| Written task |
When you set down the entries, keep every word exactly as it is but drop the pictures.

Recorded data
========
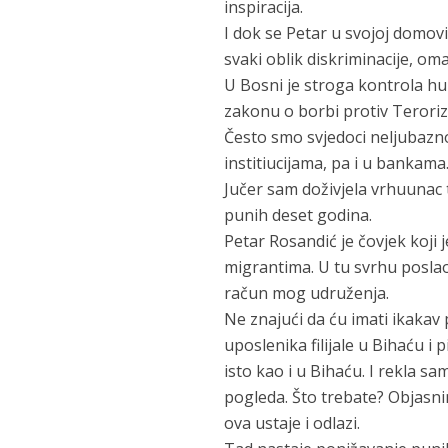
inspiracija.
I dok se Petar u svojoj domovi
svaki oblik diskriminacije, oma
U Bosni je stroga kontrola hu
zakonu o borbi protiv Terori
Često smo svjedoci neljubazn
institiucijama, pa i u bankama
Jučer sam doživjela vrhuunac
punih deset godina.
Petar Rosandić je čovjek koji
migrantima. U tu svrhu posla
račun mog udruženja.
Ne znajući da ću imati ikaka
uposlenika filijale u Bihaću i
isto kao i u Bihaću. I rekla s
pogleda. Što trebate? Objasni
ova ustaje i odlazi.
========
| Answer space |
inspiracija.
I dok se Petar u svojoj domovi
svaki oblik diskriminacije, oma
U Bosni je stroga kontrola hu
zakonu o borbi protiv Terori
Često smo svjedoci neljubazn
institiucijama, pa i u bankama
Jučer sam doživjela vrhuunac
punih deset godina.
Petar Rosandić je čovjek koji
migrantima. U tu svrhu posla
račun mog udruženja.
Ne znajući da ću imati ikaka
uposlenika filijale u Bihaću i
isto kao i u Bihaću. I rekla s
pogleda. Što trebate? Objasni
ova ustaje i odlazi.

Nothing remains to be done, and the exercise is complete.